1995 ALLMR ONLINE 446
M.L. DUDHAT, J.
VASANT PANDU @ PANDURANG BIRWATKAR Vs. SHANKAR DHONDU GHOLE
S. A. No. 369 of 1986
29th March, 1995
Petitioner Counsel: A. H. Palekar, M. V. Sali
Respondent Counsel: S. G. Karandikar, G. B. Karandikar
Headnote not Available
JUDGMENT :- This second appeal is preferred against the judgment and decree passed by the District Judge, Ratnagiri, in Civil Appeal No. 122 of 1982 dated 7th December 1985 whereby the District Judge allowed the appeal preferred by the original defendant No. 1-present respondent No. 1 and dismissed the suit filed by the original plaintiff-present appellants.
2. The appellants in this case have filed the suit against the respondents being Regular Civil Suit No. 18 of 1980 for redemption of mortgage. The suit property is an agricultural land bearing Survey No. 135, Hissa No. 14 admeasuring about 2 acres and 15 gunthas and Survey No. 141, Hissa No. 12, admeasuring 0.17 gunthas situated at Village Ayaini, Taluka Khed, District Ratnagiri. It was contended on behalf of the plaintiffs that on 20 March 1961 vide Exh. 34 he mortgaged the suit property with defendant No. 1 for a consideration of Rs. 200/-. The plaintiffs further contended that though the said transaction was a mortgage, in the document which was registered it is averred that the suit property was sold by the plaintiffs to defendant No. 1 on 20th March 1961 and there was a condition in the said document that the plaintiffs are entitled to get the suit property retransferred in their name on payment of amount of Rs. 200/- within ten years from the date of the execution of the said mortgage document. Failure on the part of defendant No. 1 to retransfer the said suit property in the name of the plaintiffs when they showed their willingness to pay the amount of Rs. 200/- by their notice dated 10th February 1980, the plaintiffs have filed the suit on 25th April 1980 being Civil Suit No. 18 of 1980 before the Civil Judge, J. D., Khed, Dist. Ratnagiri.
3. On the other hand, it was contended on behalf of the defendants that by the sale deed, Exh. 34 dated 20th March 1961 the plaintiffs sold the said property absolutely to the defendants. However, taking into consideration the near relationship, the defendants in the said agreement also agreed to reconvey the said property in the name of the plaintiffs if they showed willingness to return the amount of Rs. 200/- within ten years from the execution of the sale deed, Exh. 34 i.e. on or before 21st March 1971. According to the defendants since the said document was absolute sale and since the plaintiffs failed to repay the said amount mentioned in the sale deed on or before 20th March 1961, the said sale has become absolute and, therefore, the suit as filed by the plaintiffs is liable to be dismissed.

(Saved data entries)

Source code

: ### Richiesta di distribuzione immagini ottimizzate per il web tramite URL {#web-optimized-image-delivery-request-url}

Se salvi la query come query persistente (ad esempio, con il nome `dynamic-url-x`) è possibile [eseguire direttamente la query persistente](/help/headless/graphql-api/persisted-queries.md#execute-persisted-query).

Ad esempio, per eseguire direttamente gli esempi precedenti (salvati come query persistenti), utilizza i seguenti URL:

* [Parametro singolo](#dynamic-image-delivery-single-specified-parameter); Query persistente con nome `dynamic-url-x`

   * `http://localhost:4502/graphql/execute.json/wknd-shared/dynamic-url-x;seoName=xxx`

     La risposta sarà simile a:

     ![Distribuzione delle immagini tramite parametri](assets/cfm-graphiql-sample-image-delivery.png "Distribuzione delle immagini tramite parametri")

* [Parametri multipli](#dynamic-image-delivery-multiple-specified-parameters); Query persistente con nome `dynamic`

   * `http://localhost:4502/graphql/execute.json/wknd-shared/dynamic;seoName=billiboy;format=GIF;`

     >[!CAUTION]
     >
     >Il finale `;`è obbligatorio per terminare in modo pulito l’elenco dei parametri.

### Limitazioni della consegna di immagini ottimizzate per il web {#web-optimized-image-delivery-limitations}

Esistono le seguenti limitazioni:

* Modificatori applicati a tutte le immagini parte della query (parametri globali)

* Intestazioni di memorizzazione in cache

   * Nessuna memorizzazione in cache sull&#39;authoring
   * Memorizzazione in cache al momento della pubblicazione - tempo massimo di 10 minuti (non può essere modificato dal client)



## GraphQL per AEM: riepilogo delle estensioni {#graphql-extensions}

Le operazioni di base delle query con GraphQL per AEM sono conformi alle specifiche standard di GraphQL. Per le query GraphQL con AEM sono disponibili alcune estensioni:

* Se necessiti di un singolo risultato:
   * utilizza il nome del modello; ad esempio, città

• _Task description_
Say whether each statement agrees with the judgment, answering yes or no and quoting the deciding words of the judgment: (a) the plaintiffs filed their suit before the Civil Judge, J. D., Khed; (b) the 1961 transaction was for a consideration of Rs. 500/-; (c) the District Judge dismissed the appeal of the original defendant No. 1. The saved data entries have no connection to the judgment.

• _Task solution_
(a) Yes: "before the Civil Judge, J. D., Khed, Dist. Ratnagiri"
(b) No: "for a consideration of Rs. 200/-"
(c) No: "the District Judge allowed the appeal preferred by the original defendant No. 1"